Extractions de texte par page
---

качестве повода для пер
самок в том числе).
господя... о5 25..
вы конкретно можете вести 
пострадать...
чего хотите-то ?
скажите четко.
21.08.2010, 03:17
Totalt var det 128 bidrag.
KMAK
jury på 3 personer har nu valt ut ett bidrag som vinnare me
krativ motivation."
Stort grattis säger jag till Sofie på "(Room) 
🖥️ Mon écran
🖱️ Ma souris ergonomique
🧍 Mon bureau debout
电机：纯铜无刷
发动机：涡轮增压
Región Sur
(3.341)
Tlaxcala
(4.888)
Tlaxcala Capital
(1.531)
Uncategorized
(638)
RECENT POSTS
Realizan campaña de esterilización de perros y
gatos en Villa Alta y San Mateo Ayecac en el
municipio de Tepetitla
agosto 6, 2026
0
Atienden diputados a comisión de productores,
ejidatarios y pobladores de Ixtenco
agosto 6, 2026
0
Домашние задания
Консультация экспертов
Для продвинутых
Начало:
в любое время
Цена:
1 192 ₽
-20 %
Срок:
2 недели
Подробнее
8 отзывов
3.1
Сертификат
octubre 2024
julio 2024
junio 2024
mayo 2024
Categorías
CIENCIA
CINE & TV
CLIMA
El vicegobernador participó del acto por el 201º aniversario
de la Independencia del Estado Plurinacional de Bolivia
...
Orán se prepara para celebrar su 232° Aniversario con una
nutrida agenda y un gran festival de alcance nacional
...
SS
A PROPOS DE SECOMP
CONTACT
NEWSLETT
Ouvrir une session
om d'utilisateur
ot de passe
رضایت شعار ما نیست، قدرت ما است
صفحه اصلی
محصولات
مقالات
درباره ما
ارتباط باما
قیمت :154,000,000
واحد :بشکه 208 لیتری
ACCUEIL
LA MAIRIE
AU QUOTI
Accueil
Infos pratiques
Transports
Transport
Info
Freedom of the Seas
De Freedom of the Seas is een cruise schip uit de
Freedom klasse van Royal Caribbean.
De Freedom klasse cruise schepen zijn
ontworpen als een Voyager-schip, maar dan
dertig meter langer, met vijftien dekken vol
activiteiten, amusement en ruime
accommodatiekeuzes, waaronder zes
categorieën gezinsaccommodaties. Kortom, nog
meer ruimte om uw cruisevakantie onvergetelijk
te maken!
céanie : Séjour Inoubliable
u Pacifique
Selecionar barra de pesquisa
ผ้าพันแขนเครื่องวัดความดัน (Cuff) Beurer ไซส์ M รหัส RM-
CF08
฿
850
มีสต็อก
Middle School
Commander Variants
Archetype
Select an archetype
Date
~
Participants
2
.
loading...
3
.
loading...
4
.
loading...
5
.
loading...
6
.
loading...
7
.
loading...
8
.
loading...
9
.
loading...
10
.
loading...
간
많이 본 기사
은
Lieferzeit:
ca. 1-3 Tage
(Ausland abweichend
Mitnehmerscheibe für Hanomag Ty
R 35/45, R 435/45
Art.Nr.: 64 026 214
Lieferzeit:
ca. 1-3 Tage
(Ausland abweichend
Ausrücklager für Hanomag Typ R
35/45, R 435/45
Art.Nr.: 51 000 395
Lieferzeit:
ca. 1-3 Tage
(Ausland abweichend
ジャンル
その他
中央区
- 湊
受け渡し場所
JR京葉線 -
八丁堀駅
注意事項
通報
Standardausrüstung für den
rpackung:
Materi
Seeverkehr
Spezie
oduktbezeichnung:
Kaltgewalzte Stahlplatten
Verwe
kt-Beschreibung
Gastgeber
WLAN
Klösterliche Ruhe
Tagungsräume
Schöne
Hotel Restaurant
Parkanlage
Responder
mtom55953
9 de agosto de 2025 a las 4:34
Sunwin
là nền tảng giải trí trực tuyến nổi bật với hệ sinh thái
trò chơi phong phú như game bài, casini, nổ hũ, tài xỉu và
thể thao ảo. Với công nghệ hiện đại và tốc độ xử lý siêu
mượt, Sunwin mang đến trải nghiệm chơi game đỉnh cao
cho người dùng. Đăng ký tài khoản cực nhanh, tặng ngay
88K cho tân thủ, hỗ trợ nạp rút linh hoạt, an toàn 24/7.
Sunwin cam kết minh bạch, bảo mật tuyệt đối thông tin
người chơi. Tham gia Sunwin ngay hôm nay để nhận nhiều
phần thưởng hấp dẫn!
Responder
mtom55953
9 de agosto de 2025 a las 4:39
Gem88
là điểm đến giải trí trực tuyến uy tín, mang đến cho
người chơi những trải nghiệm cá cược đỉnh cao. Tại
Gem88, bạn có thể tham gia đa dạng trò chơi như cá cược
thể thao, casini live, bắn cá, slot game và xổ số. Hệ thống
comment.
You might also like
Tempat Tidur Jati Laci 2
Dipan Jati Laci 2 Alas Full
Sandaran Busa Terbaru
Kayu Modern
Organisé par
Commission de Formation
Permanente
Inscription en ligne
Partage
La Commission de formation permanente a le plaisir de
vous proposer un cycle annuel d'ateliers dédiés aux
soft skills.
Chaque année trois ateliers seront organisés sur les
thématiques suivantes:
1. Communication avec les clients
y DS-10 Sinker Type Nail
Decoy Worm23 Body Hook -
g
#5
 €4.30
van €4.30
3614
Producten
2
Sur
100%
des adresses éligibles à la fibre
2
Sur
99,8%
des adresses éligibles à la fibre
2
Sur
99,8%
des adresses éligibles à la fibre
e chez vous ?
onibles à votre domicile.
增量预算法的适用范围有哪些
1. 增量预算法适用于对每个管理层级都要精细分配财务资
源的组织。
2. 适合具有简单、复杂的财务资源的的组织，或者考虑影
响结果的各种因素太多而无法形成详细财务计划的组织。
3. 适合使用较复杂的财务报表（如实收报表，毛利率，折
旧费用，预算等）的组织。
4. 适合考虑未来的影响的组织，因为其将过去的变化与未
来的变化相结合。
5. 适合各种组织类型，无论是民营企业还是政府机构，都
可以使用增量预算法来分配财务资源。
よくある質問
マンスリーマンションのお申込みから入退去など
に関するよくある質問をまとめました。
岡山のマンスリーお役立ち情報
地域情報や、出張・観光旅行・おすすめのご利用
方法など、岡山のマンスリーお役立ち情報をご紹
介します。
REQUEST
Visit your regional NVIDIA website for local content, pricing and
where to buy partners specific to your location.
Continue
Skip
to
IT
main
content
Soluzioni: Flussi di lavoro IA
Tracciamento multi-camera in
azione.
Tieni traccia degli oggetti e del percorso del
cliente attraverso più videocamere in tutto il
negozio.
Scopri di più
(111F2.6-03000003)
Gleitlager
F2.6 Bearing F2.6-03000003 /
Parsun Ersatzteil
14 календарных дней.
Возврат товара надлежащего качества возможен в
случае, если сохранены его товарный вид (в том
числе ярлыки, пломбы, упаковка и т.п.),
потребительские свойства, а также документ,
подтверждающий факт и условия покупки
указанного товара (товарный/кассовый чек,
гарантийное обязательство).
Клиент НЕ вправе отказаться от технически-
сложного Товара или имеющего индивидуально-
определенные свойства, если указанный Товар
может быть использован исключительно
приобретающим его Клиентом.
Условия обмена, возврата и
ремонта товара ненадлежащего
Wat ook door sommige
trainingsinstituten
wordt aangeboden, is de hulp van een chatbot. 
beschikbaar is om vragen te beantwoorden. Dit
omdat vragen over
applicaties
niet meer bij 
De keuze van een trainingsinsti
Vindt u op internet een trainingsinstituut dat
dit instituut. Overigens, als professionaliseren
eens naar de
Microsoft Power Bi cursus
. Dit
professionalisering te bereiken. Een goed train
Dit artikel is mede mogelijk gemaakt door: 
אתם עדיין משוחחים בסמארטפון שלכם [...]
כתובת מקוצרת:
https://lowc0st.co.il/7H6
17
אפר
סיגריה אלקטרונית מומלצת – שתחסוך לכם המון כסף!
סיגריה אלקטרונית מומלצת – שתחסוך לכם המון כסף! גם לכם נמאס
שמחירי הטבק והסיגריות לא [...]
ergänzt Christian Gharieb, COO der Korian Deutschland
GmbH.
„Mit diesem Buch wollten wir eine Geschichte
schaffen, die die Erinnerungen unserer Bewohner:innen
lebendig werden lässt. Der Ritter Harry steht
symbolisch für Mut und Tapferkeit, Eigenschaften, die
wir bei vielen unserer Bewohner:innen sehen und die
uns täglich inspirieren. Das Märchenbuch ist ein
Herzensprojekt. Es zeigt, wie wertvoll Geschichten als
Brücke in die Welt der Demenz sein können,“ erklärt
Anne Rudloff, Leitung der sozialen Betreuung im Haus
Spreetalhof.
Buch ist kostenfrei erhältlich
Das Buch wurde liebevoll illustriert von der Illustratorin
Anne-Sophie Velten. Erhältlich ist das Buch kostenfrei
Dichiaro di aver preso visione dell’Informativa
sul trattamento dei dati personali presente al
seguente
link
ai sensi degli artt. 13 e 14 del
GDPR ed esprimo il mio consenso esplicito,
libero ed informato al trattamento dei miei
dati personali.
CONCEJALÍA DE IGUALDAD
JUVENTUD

---

(Objectif)
Relevez, dans le matériel ci-dessus, chaque ligne où figure la chaîne « Commission », puis recopiez ces lignes en entier.

(Réponse attendue)
Commission de Formation
La Commission de formation permanente a le plaisir de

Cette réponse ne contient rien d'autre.